Microsoft attack raises concern over new DDOS variant

Recent attack on Microsoft websites sparked fears about a new form of DDoS attack that targets Internet routers and calls further into question the software giant's network management practices and architecture.

The attack that took many of Microsoft Corp.'s sites off the Web Thursday afternoon may have been a new, and more dangerous, variant of the distributed denial of service attacks that have hit many high-profile sites over the last year.

And, security experts say, this is just the beginning of a new breed of sophisticated infrastructure attacks.

After experiencing problems with access to its site for a second straight day, Microsoft admitted early Thursday evening to what a lot of Internet watchers had speculated - that it was the victim of a denial of service attack.

The attack was launched Thursday morning against the routers that direct traffic to the company's Web site and according to Microsoft was unrelated to a 22.5-hour outage that ended Wednesday evening. Officials at the Redmond, Wash., company said that earlier outage was caused by a configuration error in its domain name system (DNS) servers.

Unlike the DDoS attacks that struck Yahoo Inc. and numerous other sites last February, the hack that all but erased Microsoft's Web presence went after the company's Internet routers, not its Web servers. A traditional DDoS attack uses so-called zombie computers to flood the target's Web servers with false traffic, thereby preventing the legitimate traffic from getting through.

While Microsoft is not giving out any of the details of Thursday's attack, experts say that the incident could have been a distinct DoS attack that essentially shuts down the target's Internet router, preventing any traffic at all from getting through.

"This is definitely more difficult [than a DDoS attack] because there's not the huge laundry list of tools available to do it on the Web," said Ted Julian, founder of security consulting firm @Stake, and now chief strategy officer at start-up Arbor Networks Inc. "It's the first example we've seen of an infrastructure attack, but you'll see more of them in the future."

This type of hack is also more difficult to identify and defend against, because instead of receiving the tell-tale flood of packets and huge consumption of bandwidth that signal a DDoS attack, the target's Web servers operate normally during this kind of event.
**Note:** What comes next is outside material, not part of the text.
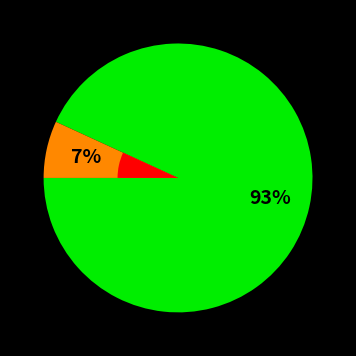

To the nearest percent, what is the average slice percentage?

50%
Indeed, Microsoft said at several points Thursday afternoon that it was not having any problems with its sites.

"We don't know exactly what type of attack they've experienced, but there are some attacks that can cause a router to reboot, so you only need to send packets every five or six minutes to keep taking it down," said Ryan Russell, incident analyst with, which runs the popular BugTraq mailing list. "You don't necessarily have to bang on one machine with hundreds of others and eat up a lot of bandwidth in order to deny service."

Web performance management services company Keynote Systems, which monitors Microsoft's and many other companies' Web sites, reported a noticeable downgrade in performance Thursday morning on Microsoft's site, which dropped to a 55 percent success rate, or the rate at which pings sent by Keynote can access the site.

The downgrade spread to shortly after that and by late morning Pacific Time, both sites were down to a 1.5 percent success rate, according to Keynote, of San Mateo, Calif. Rates have fluctuated through the day and Microsoft said late in the afternoon that service had been restored. Many observers believe the DNS problems of Tuesday night and Wednesday were also a denial of service attack, given that DNS configuration problems usually aren't so severe.

"I have to think there's some kind of politics at work," said Ric Steinberger, technology director of Seattle-based computer security company SecurityPortal. "The group that ultimately made the denial-of-service attack call did not want to contradict the group that said it was a bad router configuration."

Microsoft said it had reported the attack to the FBI and would take steps to improve its network security to prevent such attacks in the future. Experts agree that both the DNS service problems and the denial of service attack point out flaws in Microsoft's network management practices and architecture.

"It appears they weren't following all the best practices and were very susceptible to a failure," said Boston-based Web and data center management consultant Chris Bell.

"It doesn't matter where the problems came from, you have to follow best practices in terms of having redundancies for when systems fail and monitoring to catch problems early and correct them. Because of the way the Internet's designed, it's very easy for these DNS problems to occur."